Like Google CEO Sundar Pichai had predicted, AI models continue to become faster and cheaper than their predecessors.

Google DeepMind has introduced Gemini 3.1 Flash-Lite, the newest addition to its Gemini 3 model family, designed to deliver high performance and efficiency for large-scale workloads. According to Google, the model offers significant speed gains and cost reductions compared to its predecessor, Gemini 2.5 Flash, marking a step forward in making AI more accessible for developers and enterprises.

The numbers tell the story. In benchmarks shared by Google, Gemini 3.1 Flash-Lite achieved an output speed of 363 tokens per second, outperforming Gemini 2.5 Flash’s 249 tokens per second—a roughly 45 percent improvement. Even more striking, Gemini 3.1 Flash-Lite delivers this performance at a lower cost: $0.25 per million input tokens and $1.50 per million output tokens, compared to Gemini 2.5 Flash’s $0.30 and $2.50, respectively. That combination of higher speed and lower price positions 3.1 Flash-Lite as one of the most cost-efficient large language models currently available for developers.

Beyond the raw numbers, Google emphasizes adaptability. The model introduces “thinking levels,” a feature that allows developers to control the depth of reasoning depending on the complexity of a task. Lighter workloads such as translation or moderation can be handled at lower cost and latency, while more demanding jobs—like simulation generation or UI design—can leverage deeper reasoning capabilities. The feature is available directly in AI Studio and Vertex AI, Google’s developer and enterprise AI platforms.

In early testing, companies such as Latitude, Cartwheel, and Whering have already integrated 3.1 Flash-Lite into production workflows. Testers reportedly found that the model performs with the precision of higher-tier systems, following complex instructions and maintaining contextual understanding across long sessions—all while keeping inference times low enough for real-time use cases.

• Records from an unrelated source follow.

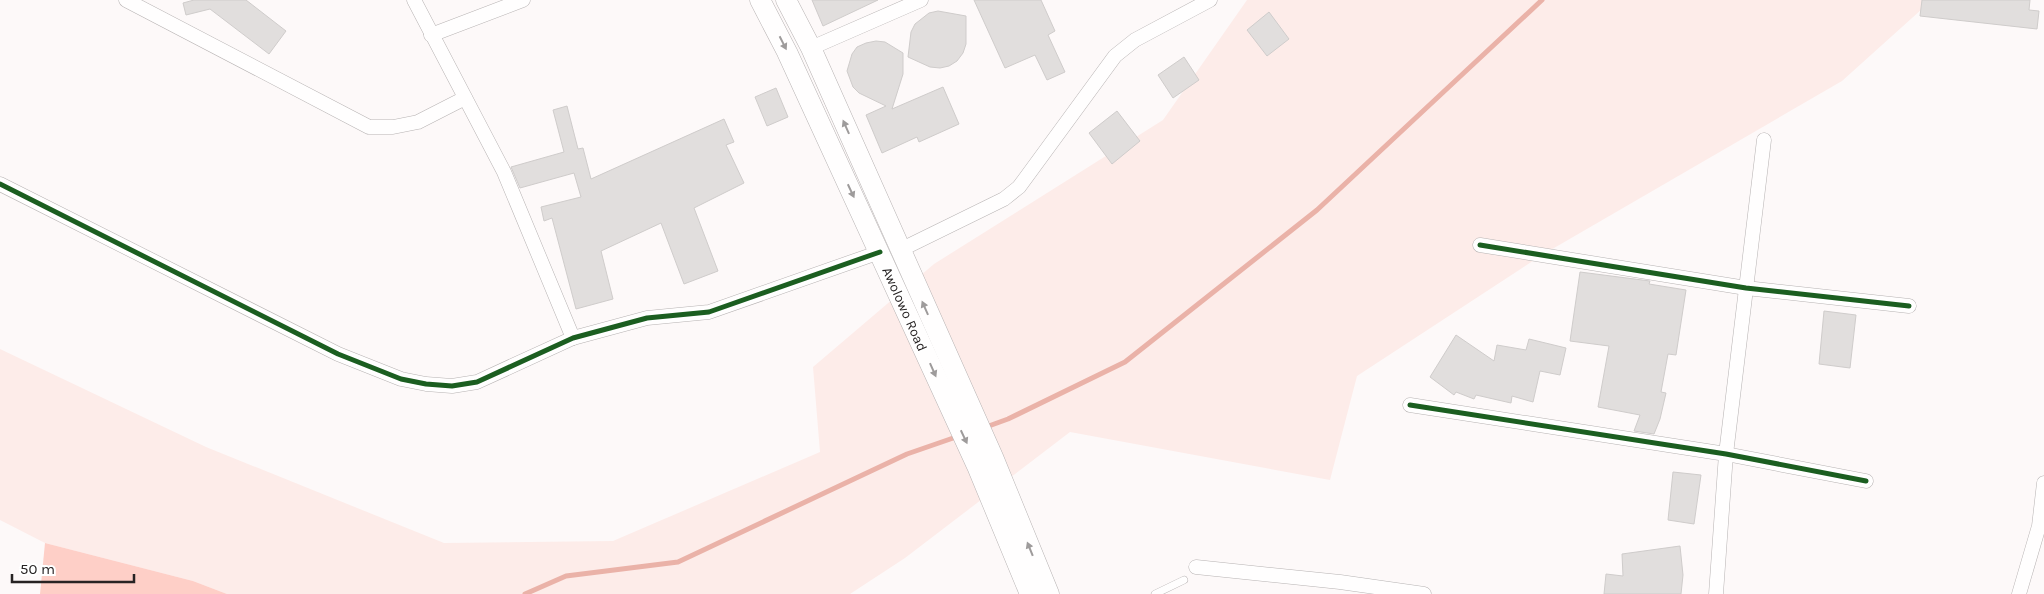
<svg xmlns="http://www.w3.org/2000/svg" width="2044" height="594" font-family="Karla,sans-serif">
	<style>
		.green { fill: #fdece9 }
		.forest { fill: #fecfc7 }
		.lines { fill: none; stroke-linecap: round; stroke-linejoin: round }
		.stream { stroke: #eab2a8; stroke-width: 5 }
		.building { fill: #e1dedd; stroke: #cfcccb }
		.service-casing { stroke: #b7b3b3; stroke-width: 8 }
		.minor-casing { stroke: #b7b3b3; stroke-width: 15 }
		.secondary-casing { stroke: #b7b3b3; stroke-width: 21 }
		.service { stroke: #fffefe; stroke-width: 7 }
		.minor { stroke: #fffefe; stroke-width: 14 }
		.secondary { stroke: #fffefe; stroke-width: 20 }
		.cycleway-casing { stroke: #fff; stroke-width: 8 }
		.cycleway { stroke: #1b5e20; stroke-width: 5 }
		.oneway { fill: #9e9b9b }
		.labels { text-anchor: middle; stroke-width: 4; stroke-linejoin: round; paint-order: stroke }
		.street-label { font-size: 14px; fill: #272323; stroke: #fff }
	</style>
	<rect width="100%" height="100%" fill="#fdf9f9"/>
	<polygon class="green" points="1247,0 1932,0 1842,81 1542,255 1357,376 1330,480 1070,432 905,558 850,594 227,594 193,581 45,543 0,520 0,349 206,447 444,543 613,541 820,452 813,367 934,264 1163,120"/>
	<polygon class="forest" points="45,543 193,581 227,594 40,594"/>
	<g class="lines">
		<g class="stream">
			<polyline points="986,427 1008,419 1125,362 1317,210 1542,0"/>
			<polyline points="525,594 566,576 678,562 907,454 959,436"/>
		</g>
	</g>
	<g class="building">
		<polygon points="194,0 246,0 286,31 269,54 210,9 186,15 183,3"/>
		<polygon points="812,0 878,0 823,26"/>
		<polygon points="974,0 1041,0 1055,31 1048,35 1065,72 1047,80 1035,55 1005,68"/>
		<polygon points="1922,0 2030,0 2029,10 2039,11 2037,29 1920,16"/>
		<polygon points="938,11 966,16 966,44 963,53 957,61 949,66 940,68 930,67 908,57 911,32 915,24 929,13"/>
		<polygon points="1269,12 1289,39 1267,56 1247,30"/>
		<polygon points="876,41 885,42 903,53 903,74 892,109 943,87 959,124 919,142 917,137 882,153 866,115 886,106 859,93 853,87 847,71 852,54 857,47 866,43"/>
		<polygon points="1184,57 1199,80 1173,98 1158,75"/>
		<polygon points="776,88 788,117 767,126 755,97"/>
		<polygon points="567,106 578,149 583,148 591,179 724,119 734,142 726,145 744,183 694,208 718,271 684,284 661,223 601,251 613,299 576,309 552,218 544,221 541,207 581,197 574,173 520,188 511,167 564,152 553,110"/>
		<polygon points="1117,111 1140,141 1112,164 1089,133"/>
		<polygon points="1580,272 1650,281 1649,284 1686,290 1676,355 1668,354 1661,392 1666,393 1660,419 1654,434 1634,431 1640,415 1598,407 1609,346 1570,341"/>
		<polygon points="1824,311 1856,315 1850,368 1819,364"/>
		<polygon points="1456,335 1494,361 1497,345 1526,350 1529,339 1566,348 1560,375 1540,371 1533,402 1512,396 1511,403 1476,395 1474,399 1456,392 1454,395 1430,377"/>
		<polygon points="1673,472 1701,475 1694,524 1668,520"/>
		<polygon points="1680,546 1683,575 1681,594 1604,594 1606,574 1623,576 1622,554"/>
	</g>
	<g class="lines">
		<g class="service-casing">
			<polyline id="service" points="1155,594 1184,580"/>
		</g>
		<g class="minor-casing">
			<g id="minor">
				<polyline points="126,0 369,127 393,127 418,122 465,98"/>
				<polyline points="414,0 504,172 573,338"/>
				<polyline points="431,35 523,0"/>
				<polyline points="811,48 921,0"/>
				<polyline points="0,184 338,354 401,379 426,384 452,386 477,382 573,338 647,318 709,312 880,252"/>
				<polyline points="1480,245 1746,288 1909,306"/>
				<polyline points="900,250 1004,199 1019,187 1115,56 1135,40 1210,0"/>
				<polyline points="1410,405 1726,454 1866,481"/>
				<polyline points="1196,567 1340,582 1424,594"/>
				<polyline points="1716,594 1726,454 1764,140"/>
				<polyline points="2019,594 2039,526 2044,483"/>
			</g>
		</g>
		<g class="secondary-casing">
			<g id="secondary">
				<polyline points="760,0 787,52 977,466 1030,594"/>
				<polyline points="786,0 811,48 993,457 1049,594"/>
			</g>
		</g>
		<use href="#service" class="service"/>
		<use href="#minor" class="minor"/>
		<use href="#secondary" class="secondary"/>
		<g class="cycleway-casing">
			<g id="cycleway">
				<polyline points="0,184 338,354 401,379 426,384 452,386 477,382 573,338 647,318 709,312 880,252"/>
				<polyline points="1480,245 1746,288 1909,306"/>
				<polyline points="1410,405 1726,454 1866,481"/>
			</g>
		</g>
		<use href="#cycleway" class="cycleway"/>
	</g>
	<defs><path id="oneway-solid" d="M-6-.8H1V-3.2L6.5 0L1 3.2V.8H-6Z" transform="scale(1.25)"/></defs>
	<g class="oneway">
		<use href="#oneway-solid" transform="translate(783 43) rotate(63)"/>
		<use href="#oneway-solid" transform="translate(846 127) rotate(-114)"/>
		<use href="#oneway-solid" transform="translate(851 191) rotate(65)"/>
		<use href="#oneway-solid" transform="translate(925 308) rotate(-114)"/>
		<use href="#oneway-solid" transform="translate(933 370) rotate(66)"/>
		<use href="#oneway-solid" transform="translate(964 437) rotate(65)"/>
		<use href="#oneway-solid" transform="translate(1030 549) rotate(-112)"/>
	</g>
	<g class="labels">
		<g class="street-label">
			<text transform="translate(905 309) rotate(66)" y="5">Awolowo Road</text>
		</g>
	</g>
	<path d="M12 574v8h122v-8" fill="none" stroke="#272323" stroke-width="2.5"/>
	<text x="20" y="574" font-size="15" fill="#272323" stroke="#ffffff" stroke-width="4" paint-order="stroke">50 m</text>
</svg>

Gemini 3.1 Flash-Lite’s performance has been validated through independent benchmarking as well. It scored an Elo of 1432 on Arena.ai and posted strong results on reasoning and multimodal benchmarks like GPQA Diamond (86.9%) and MMMU Pro (76.8%). That puts it ahead of comparable models in its class, including several larger Gemini 2.5 variants.

For developers, the implications are straightforward: lower latency, lower cost, and higher scalability. For enterprises, it signals a maturing ecosystem where high-volume AI applications—customer support, content creation, data analysis—can be delivered with smaller infrastructure footprints.

Gemini 3.1 Flash-Lite is now available in preview through the Gemini API in Google AI Studio and Vertex AI. With its blend of speed, reasoning flexibility, and affordability, it represents a clear move toward AI systems optimized not just for intelligence, but for efficiency at scale.